---------- Listed records ----------

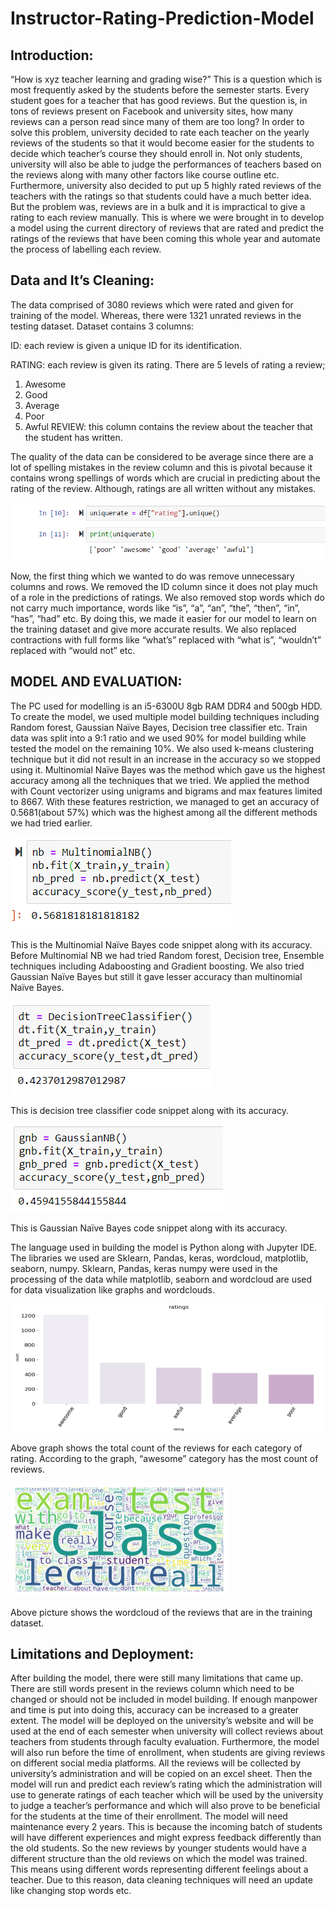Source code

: # Instructor-Rating-Prediction-Model


 ## Introduction:
 
“How is xyz teacher learning and grading wise?”
This is a question which is most frequently asked by the students before the semester starts. Every student goes for a teacher that has good reviews. But the question is, in tons of reviews present on Facebook and university sites, how many reviews can a person read since many of them are too long? In order to solve this problem, university decided to rate each teacher on the yearly reviews of the students so that it would become easier for the students to decide which teacher’s course they should enroll in. Not only students, university will also be able to judge the performances of teachers based on the reviews along with many other factors like course outline etc. Furthermore, university also decided to put up 5 highly rated reviews of the teachers with the ratings so that students could have a much better idea.
But the problem was, reviews are in a bulk and it is impractical to give a rating to each review manually. This is where we were brought in to develop a model using the current directory of reviews that are rated and predict the ratings of the reviews that have been coming this whole year and automate the process of labelling each review.

## Data and It’s Cleaning:

The data comprised of 3080 reviews which were rated and given for training of the model. Whereas, there were 1321 unrated reviews in the testing dataset. Dataset contains 3 columns:

ID: each review is given a unique ID for its identification.


RATING: each review is given its rating. There are 5 levels of rating a review;
1.	Awesome
2.	Good
3.	Average
4.	Poor
5.	Awful
REVIEW: this column contains the review about the teacher that the student has written.

The quality of the data can be considered to be average since there are a lot of spelling mistakes in the review column and this is pivotal because it contains wrong spellings of words which are crucial in predicting about the rating of the review. Although, ratings are all written without any mistakes.


![stack Overflow](/images/6.png)



Now, the first thing which we wanted to do was remove unnecessary columns and rows. We removed the ID column since it does not play much of a role in the predictions of ratings.
We also removed stop words which do not carry much importance, words like “is”, “a”, “an”, “the”, “then”, “in”, “has”, “had” etc. By doing this, we made it easier for our model to learn on the training dataset and give more accurate results. We also replaced contractions with full forms like “what’s” replaced with “what is”, “wouldn’t” replaced with “would not” etc.

 ## MODEL AND EVALUATION:

The PC used for modelling is an i5-6300U 8gb RAM DDR4 and 500gb HDD.
To create the model, we used multiple model building techniques including Random forest, Gaussian Naïve Bayes, Decision tree classifier etc. Train data was split into a 9:1 ratio and we used 90% for model building while tested the model on the remaining 10%. We also used k-means clustering technique but it did not result in an increase in the accuracy so we stopped using it.
Multinomial Naïve Bayes was the method which gave us the highest accuracy among all the techniques that we tried. We applied the method with Count vectorizer using unigrams and bigrams and max features limited to 8667. With these features restriction, we managed to get an accuracy of 0.5681(about 57%) which was the highest among all the different methods we had tried earlier.
	
![stack Overflow](/images/5.png)

This is the Multinomial Naïve Bayes code snippet along with its accuracy.
Before Multinomial NB we had tried Random forest, Decision tree, Ensemble techniques including Adaboosting and Gradient boosting. We also tried Gaussian Naïve Bayes but still it gave lesser accuracy than multinomial Naïve Bayes.

![stack Overflow](/images/4.png)

This is decision tree classifier code snippet along with its accuracy.

![stack Overflow](/images/3.png)
 
This is Gaussian Naïve Bayes code snippet along with its accuracy.

The language used in building the model is Python along with Jupyter IDE. The libraries we used are Sklearn, Pandas, keras, wordcloud, matplotlib, seaborn, numpy. Sklearn, Pandas, keras numpy were used in the processing of the data while matplotlib, seaborn and wordcloud are used for data visualization like graphs and wordclouds.


![stack Overflow](/images/2.png)





Above graph shows the total count of the reviews for each category of rating. According to the graph, “awesome” category has the most count of reviews.



![stack Overflow](/images/1.png)



Above picture shows the wordcloud of the reviews that are in the training dataset.
## Limitations and Deployment:

After building the model, there were still many limitations that came up. There are still words present in the reviews column which need to be changed or should not be included in model building. If enough manpower and time is put into doing this, accuracy can be increased to a greater extent.
The model will be deployed on the university’s website and will be used at the end of each semester when university will collect reviews about teachers from students through faculty evaluation. Furthermore, the model will also run before the time of enrollment, when students are giving reviews on different social media platforms. All the reviews will be collected by university’s administration and will be copied on an excel sheet. Then the model will run and predict each review’s rating which the administration will use to generate ratings of each teacher which will be used by the university to judge a teacher’s performance and which will also prove to be beneficial for the students at the time of their enrollment.
The model will need maintenance every 2 years. This is because the incoming batch of students will have different experiences and might express feedback differently than the old students. So the new reviews by younger students would have a different structure than the old reviews on which the model was trained. This means using different words representing different feelings about a teacher. Due to this reason, data cleaning techniques will need an update like changing stop words etc. 


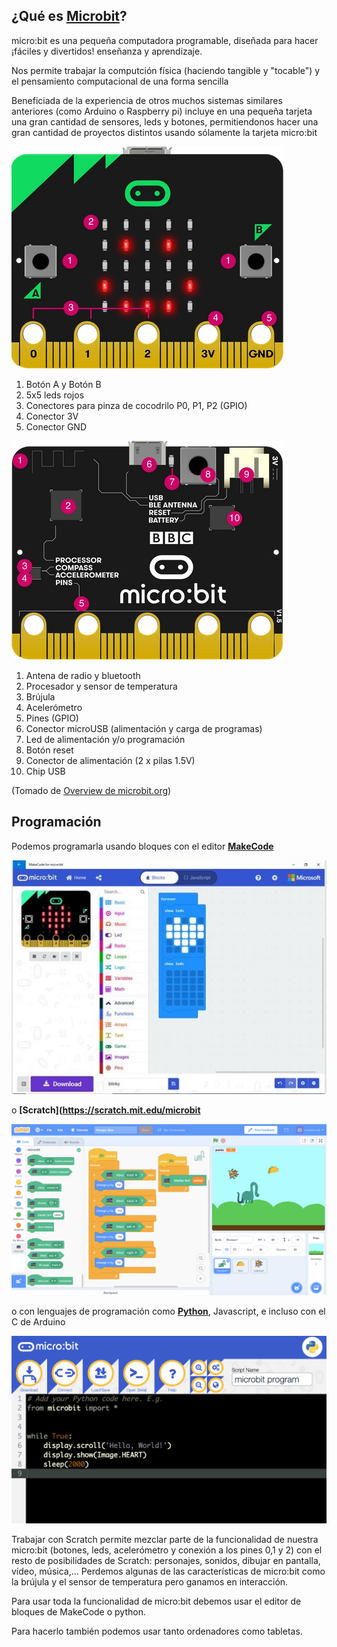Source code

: 
## ¿Qué es [Microbit](http://microbit.org)?

micro:bit es una pequeña computadora programable, diseñada para hacer ¡fáciles y divertidos! enseñanza y aprendizaje.

Nos permite trabajar la computción física (haciendo tangible y "tocable") y el pensamiento computacional de una forma sencilla

Beneficiada de la experiencia de otros muchos sistemas similares anteriores (como Arduino o Raspberry pi) incluye en una pequeña tarjeta una gran cantidad de sensores, leds y botones, permitiendonos hacer una gran cantidad de proyectos distintos usando sólamente la tarjeta micro:bit


![microbit front](./images/micro:bit_front.png)
1. Botón A y Botón B
1. 5x5 leds rojos
1. Conectores para pinza de cocodrilo P0, P1, P2 (GPIO)
1. Conector 3V
1. Conector GND

![microbit back](./images/micro:bit_back.png)
1. Antena de radio y bluetooth
1. Procesador y sensor de temperatura
1. Brújula
1. Acelerómetro
1. Pines (GPIO)
1. Conector microUSB (alimentación y carga de programas)
1. Led de alimentación y/o programación
1. Botón reset
1. Conector de alimentación (2 x pilas 1.5V)
1. Chip USB

(Tomado de [Overview de microbit.org](https://microbit.org/get-started/user-guide/overview/))


## Programación

Podemos programarla usando bloques con el editor **[MakeCode](https://makecode.microbit.org)**

![MakeCode](./images/Makecode.jpeg)

o **[Scratch](https://scratch.mit.edu/microbit**

![Scratch](./images/scratch_miicrobit.png)

o con lenguajes de programación como **[Python](https://python.microbit.org/v/2)**, Javascript,  e incluso con el C de Arduino

![micropython para microbit](./images/pyeditor.png)

Trabajar con Scratch permite mezclar parte de la funcionalidad de nuestra micro:bit (botones, leds, acelerómetro y conexión a los pines 0,1 y 2) con el resto de posibilidades de Scratch: personajes, sonidos, dibujar en pantalla, vídeo, música,... Perdemos algunas de las características de micro:bit como la brújula y el sensor de temperatura pero ganamos en interacción.

Para usar toda la funcionalidad de micro:bit debemos usar el editor de bloques de MakeCode o python.

Para hacerlo también podemos usar tanto ordenadores como tabletas.
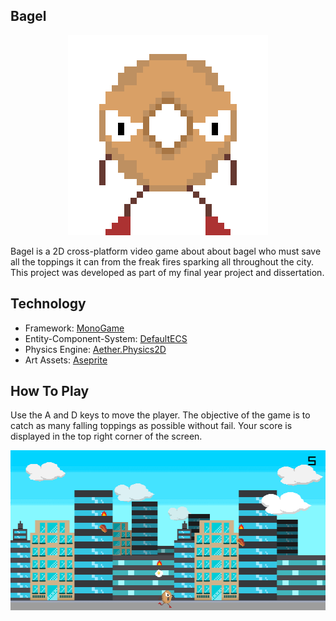 ## Bagel

<p align="center">
	<img width="320" height="320" src="Documentation/Images/bagel.gif">
</p>

Bagel is a 2D cross-platform video game about about bagel who must save all the toppings it can from the freak fires sparking all throughout the city. This project was developed as part of my final year project and dissertation.

## Technology 

- Framework: [MonoGame](https://www.monogame.net/)
- Entity-Component-System: [DefaultECS](https://github.com/Doraku/DefaultEcs)
- Physics Engine: [Aether.Physics2D](https://github.com/tainicom/Aether.Physics2D)
- Art Assets: [Aseprite](https://www.aseprite.org/) 

## How To Play

Use the A and D keys to move the player. The objective of the game is to catch as many falling toppings as possible without fail. Your score is displayed in the top right corner of the screen.

<p align="center">
	<img width="512" height="256" src="Documentation/Images/gameplay.png">
</p>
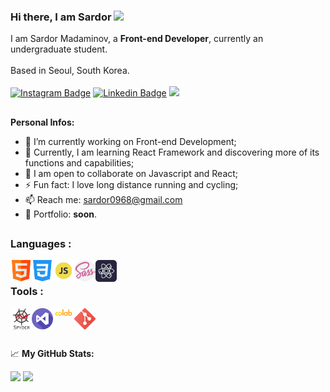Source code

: ### Hi there, I am Sardor <img src="https://media.giphy.com/media/hvRJCLFzcasrR4ia7z/giphy.gif" width="25px"> 
I am Sardor Madaminov, a **Front-end Developer**, currently an undergraduate student.
<br>
<br>
Based in Seoul, South Korea.
<br>
<br>
[![Instagram Badge](https://img.shields.io/badge/-Instagram-e4405f?style=flat-square&logo=Instagram&logoColor=white)](https://instagram.com/srd_0t/)
[![Linkedin Badge](https://img.shields.io/badge/LinkedIn-0077B5?style=flat-square&logo=linkedin&logoColor=white)](https://www.linkedin.com/in/sardorbekmadaminov-44987a1a7/)
[![](https://visitor-badge.glitch.me/badge?page_id=Sardor-Madaminov.Sardor-Madaminov)]()
## 

**Personal Infos:**

- 🔭 I’m currently working on Front-end Development;
- 🌱 Currently, I am learning  React Framework and discovering more of its functions and capabilities;
- 👯 I am open to collaborate on Javascript and React;
- ⚡ Fun fact: I love long distance running and cycling;
- 📫 Reach me: sardor0968@gmail.com 
- 🔭 Portfolio: **soon**. 

##

### Languages :

<img align="left" alt="HTML5" width="34px" src="icons/html.png" />
<img align="left" alt="CSS3" width="34px" src="icons/css-3.png" />
<img align="left" alt="JavaScript" width="34px" src="icons/js.png" />
<img align="left" alt="Sass" width="34px" src="icons/sass.png" />
<img align="left" alt="React" width="34px" src="icons/react.png" />

<br>

### Tools :
<img align="left" alt="Spyder" width="34px" src="icons/spyder.png">
<img align="left" alt="Visual Studio Code" width="34px" src="icons/visual-studio.png" />
<img align="left" alt="Colab" width="34px" src="icons/colab.png" />
<img align="left" alt="Git" width="34px" src="icons/git.png" />

<br>
<br>

##


📈 **My GitHub Stats:**

<div display="flex">
  <p>
    <img width="55%" align="top" src="https://github-readme-stats.vercel.app/api?username=Sardor-M&show_icons=true&hide_border=true&&count_private=true&include_all_commits=true&theme=algolia" />
    <img width="40%" align="top" src="https://github-readme-stats.vercel.app/api/top-langs/?username=Sardor-M&exclude_repo=KNN-Image-Classification&show_icons=true&hide_border=true&layout=compact&langs_count=8&theme=algolia"/>

  </p>
</div>

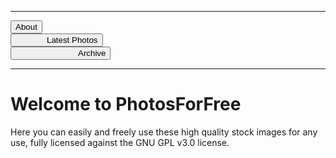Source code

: ***
<button onclick="window.location.href='https://eshanepicfighter.github.io/PhotosForFree/about';"> About </button>                                                                 
<button style="text-indent: 50;" onclick="window.location.href='https://eshanepicfighter.github.io/PhotosForFree/latestphotos';"> Latest Photos </button>                    
<button style="text-indent: 100;" onclick="window.location.href='https://eshanepicfighter.github.io/PhotosForFree/archive';"> Archive </button>



***
# Welcome to PhotosForFree

Here you can easily and freely use these high quality stock images for any use, fully licensed against the GNU GPL v3.0 license. 
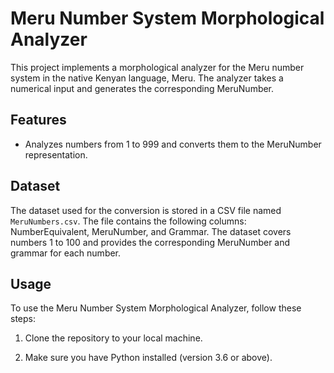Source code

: # Meru Number System Morphological Analyzer

This project implements a morphological analyzer for the Meru number system in the native Kenyan language, Meru. The analyzer takes a numerical input and generates the corresponding MeruNumber.

## Features

- Analyzes numbers from 1 to 999 and converts them to the MeruNumber representation.

## Dataset

The dataset used for the conversion is stored in a CSV file named `MeruNumbers.csv`. The file contains the following columns: NumberEquivalent, MeruNumber, and Grammar. The dataset covers numbers 1 to 100 and provides the corresponding MeruNumber and grammar for each number.

## Usage

To use the Meru Number System Morphological Analyzer, follow these steps:

1. Clone the repository to your local machine.

2. Make sure you have Python installed (version 3.6 or above).
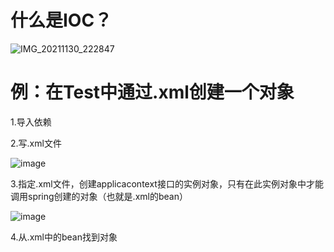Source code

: # 什么是IOC？  

![IMG_20211130_222847](https://user-images.githubusercontent.com/74129445/144066020-e7362bef-1021-4890-b7f3-07a27c220c2c.jpg)  

# 例：在Test中通过.xml创建一个对象  
1.导入依赖  

2.写.xml文件  

![image](https://user-images.githubusercontent.com/74129445/144100138-c6ed4ac6-b642-4fbb-b4dd-097b3db5ae28.png)  

3.指定.xml文件，创建applicacontext接口的实例对象，只有在此实例对象中才能调用spring创建的对象（也就是.xml的bean）  

![image](https://user-images.githubusercontent.com/74129445/144100517-eb2e33d4-7e43-455f-ac5b-c873c217b2ed.png)  

4.从.xml中的bean找到对象


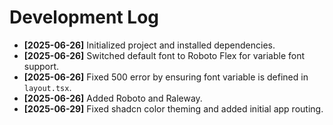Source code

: # Development Log

- **[2025-06-26]** Initialized project and installed dependencies.
- **[2025-06-26]** Switched default font to Roboto Flex for variable font support.
- **[2025-06-26]** Fixed 500 error by ensuring font variable is defined in `layout.tsx`.
- **[2025-06-26]** Added Roboto and Raleway. 
- **[2025-06-29]** Fixed shadcn color theming and added initial app routing.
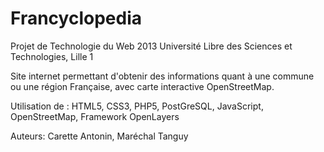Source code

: Francyclopedia
==============

Projet de Technologie du Web 2013
Université Libre des Sciences et Technologies, Lille 1


Site internet permettant d'obtenir des informations quant à une commune ou une région Française, avec carte interactive OpenStreetMap. 


Utilisation de : HTML5, CSS3, PHP5, PostGreSQL, JavaScript, OpenStreetMap, Framework OpenLayers


Auteurs: Carette Antonin, Maréchal Tanguy
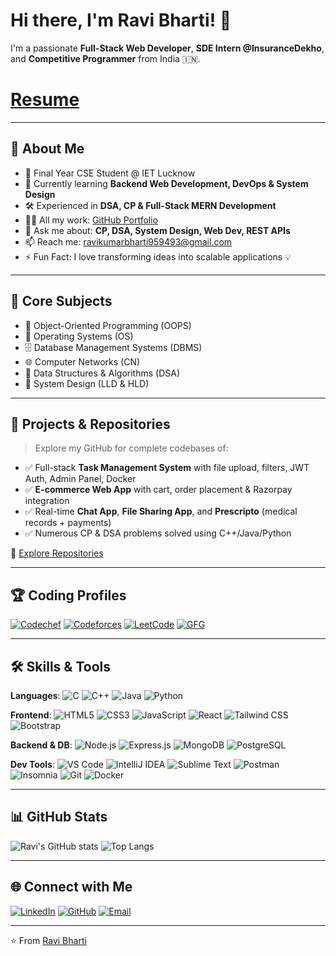 # Hi there, I'm Ravi Bharti! 👋

I'm a passionate **Full-Stack Web Developer**, **SDE Intern @InsuranceDekho**, and **Competitive Programmer** from India 🇮🇳.
# [Resume](https://drive.google.com/file/d/12_rfUHpaTkHWIZ5BT8t5NfmXX8t2KoiY/view?usp=drivesdk) 

---

## 🚀 About Me

* 🎯 Final Year CSE Student @ IET Lucknow
* 🌱 Currently learning **Backend Web Development, DevOps & System Design**
* 🛠️ Experienced in **DSA, CP & Full-Stack MERN Development**
* 👨‍💻 All my work: [GitHub Portfolio](https://github.com/ravikumar9519)
* 💬 Ask me about: **CP, DSA, System Design, Web Dev, REST APIs**
* 📫 Reach me: [ravikumarbharti959493@gmail.com](mailto:ravikumarbharti959493@gmail.com)
* ⚡ Fun Fact: I love transforming ideas into scalable applications 💡

---

## 🧠 Core Subjects

* 📘 Object-Oriented Programming (OOPS)
* 💾 Operating Systems (OS)
* 🗄️ Database Management Systems (DBMS)
* 🌐 Computer Networks (CN)
* 🧮 Data Structures & Algorithms (DSA)
* 🧠 System Design (LLD & HLD)

---

## 💼 Projects & Repositories

> Explore my GitHub for complete codebases of:

* ✅ Full-stack **Task Management System** with file upload, filters, JWT Auth, Admin Panel, Docker
* ✅ **E-commerce Web App** with cart, order placement & Razorpay integration
* ✅ Real-time **Chat App**, **File Sharing App**, and **Prescripto** (medical records + payments)
* ✅ Numerous CP & DSA problems solved using C++/Java/Python

🔗 [Explore Repositories](https://github.com/ravikumar9519?tab=repositories)

---

## 🏆 Coding Profiles

[![Codechef](https://img.shields.io/badge/Codechef-5⭐️-brightgreen?style=for-the-badge\&logo=codechef)](https://www.codechef.com/users/spider_man_2)
[![Codeforces](https://img.shields.io/badge/Codeforces-Expert-blue?style=for-the-badge\&logo=codeforces)](https://codeforces.com/profile/Ravi_21)
[![LeetCode](https://img.shields.io/badge/LeetCode-Knight-orange?style=for-the-badge\&logo=leetcode)](https://leetcode.com/Ravi_2021)
[![GFG](https://img.shields.io/badge/GeeksforGeeks-DSA%20Fan-brightgreen?style=for-the-badge\&logo=geeksforgeeks)](https://auth.geeksforgeeks.org/user/ravikumarbharti959493)

---

## 🛠️ Skills & Tools

**Languages**:
![C](https://img.shields.io/badge/C-A8B9CC?style=flat\&logo=c\&logoColor=white)
![C++](https://img.shields.io/badge/C++-00599C?style=flat\&logo=cplusplus\&logoColor=white)
![Java](https://img.shields.io/badge/Java-007396?style=flat\&logo=java\&logoColor=white)
![Python](https://img.shields.io/badge/Python-3776AB?style=flat\&logo=python\&logoColor=white)

**Frontend**:
![HTML5](https://img.shields.io/badge/HTML5-E34F26?style=flat\&logo=html5\&logoColor=white)
![CSS3](https://img.shields.io/badge/CSS3-1572B6?style=flat\&logo=css3\&logoColor=white)
![JavaScript](https://img.shields.io/badge/JavaScript-F7DF1E?style=flat\&logo=javascript\&logoColor=black)
![React](https://img.shields.io/badge/React-61DAFB?style=flat\&logo=react\&logoColor=black)
![Tailwind CSS](https://img.shields.io/badge/TailwindCSS-38B2AC?style=flat\&logo=tailwind-css\&logoColor=white)
![Bootstrap](https://img.shields.io/badge/Bootstrap-7952B3?style=flat\&logo=bootstrap\&logoColor=white)

**Backend & DB**:
![Node.js](https://img.shields.io/badge/Node.js-339933?style=flat\&logo=nodedotjs\&logoColor=white)
![Express.js](https://img.shields.io/badge/Express.js-000000?style=flat\&logo=express\&logoColor=white)
![MongoDB](https://img.shields.io/badge/MongoDB-47A248?style=flat\&logo=mongodb\&logoColor=white)
![PostgreSQL](https://img.shields.io/badge/PostgreSQL-336791?style=flat\&logo=postgresql\&logoColor=white)

**Dev Tools**:
![VS Code](https://img.shields.io/badge/VS%20Code-007ACC?style=flat\&logo=visual-studio-code\&logoColor=white)
![IntelliJ IDEA](https://img.shields.io/badge/IntelliJ-000000?style=flat\&logo=intellij-idea\&logoColor=white)
![Sublime Text](https://img.shields.io/badge/Sublime%20Text-FF9800?style=flat\&logo=sublime-text\&logoColor=white)
![Postman](https://img.shields.io/badge/Postman-FF6C37?style=flat\&logo=postman\&logoColor=white)
![Insomnia](https://img.shields.io/badge/Insomnia-4000BF?style=flat\&logo=insomnia\&logoColor=white)
![Git](https://img.shields.io/badge/Git-F05032?style=flat\&logo=git\&logoColor=white)
![Docker](https://img.shields.io/badge/Docker-2496ED?style=flat\&logo=docker\&logoColor=white)

---

## 📊 GitHub Stats

![Ravi's GitHub stats](https://github-readme-stats.vercel.app/api?username=ravikumar9519\&show_icons=true\&theme=tokyonight)
![Top Langs](https://github-readme-stats.vercel.app/api/top-langs/?username=ravikumar9519\&layout=compact\&theme=tokyonight)

---

## 🌐 Connect with Me

[![LinkedIn](https://img.shields.io/badge/LinkedIn-0077B5?style=for-the-badge\&logo=linkedin)](https://www.linkedin.com/in/ravi-bharti-386849254/)
[![GitHub](https://img.shields.io/badge/GitHub-181717?style=for-the-badge\&logo=github)](https://github.com/ravikumar9519)
[![Email](https://img.shields.io/badge/Email-D14836?style=for-the-badge\&logo=gmail\&logoColor=white)](mailto:ravikumarbharti959493@gmail.com)

---

⭐️ From [Ravi Bharti](https://github.com/ravikumar9519)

----------

• _Work to be completed_: Reproduce without changes the lines in the data above, from the line containing "Admin Panel, Docker" through the line containing "solved using C++/Java/Python".

• _Result for this exercise_:
* ✅ Full-stack **Task Management System** with file upload, filters, JWT Auth, Admin Panel, Docker
* ✅ **E-commerce Web App** with cart, order placement & Razorpay integration
* ✅ Real-time **Chat App**, **File Sharing App**, and **Prescripto** (medical records + payments)
* ✅ Numerous CP & DSA problems solved using C++/Java/Python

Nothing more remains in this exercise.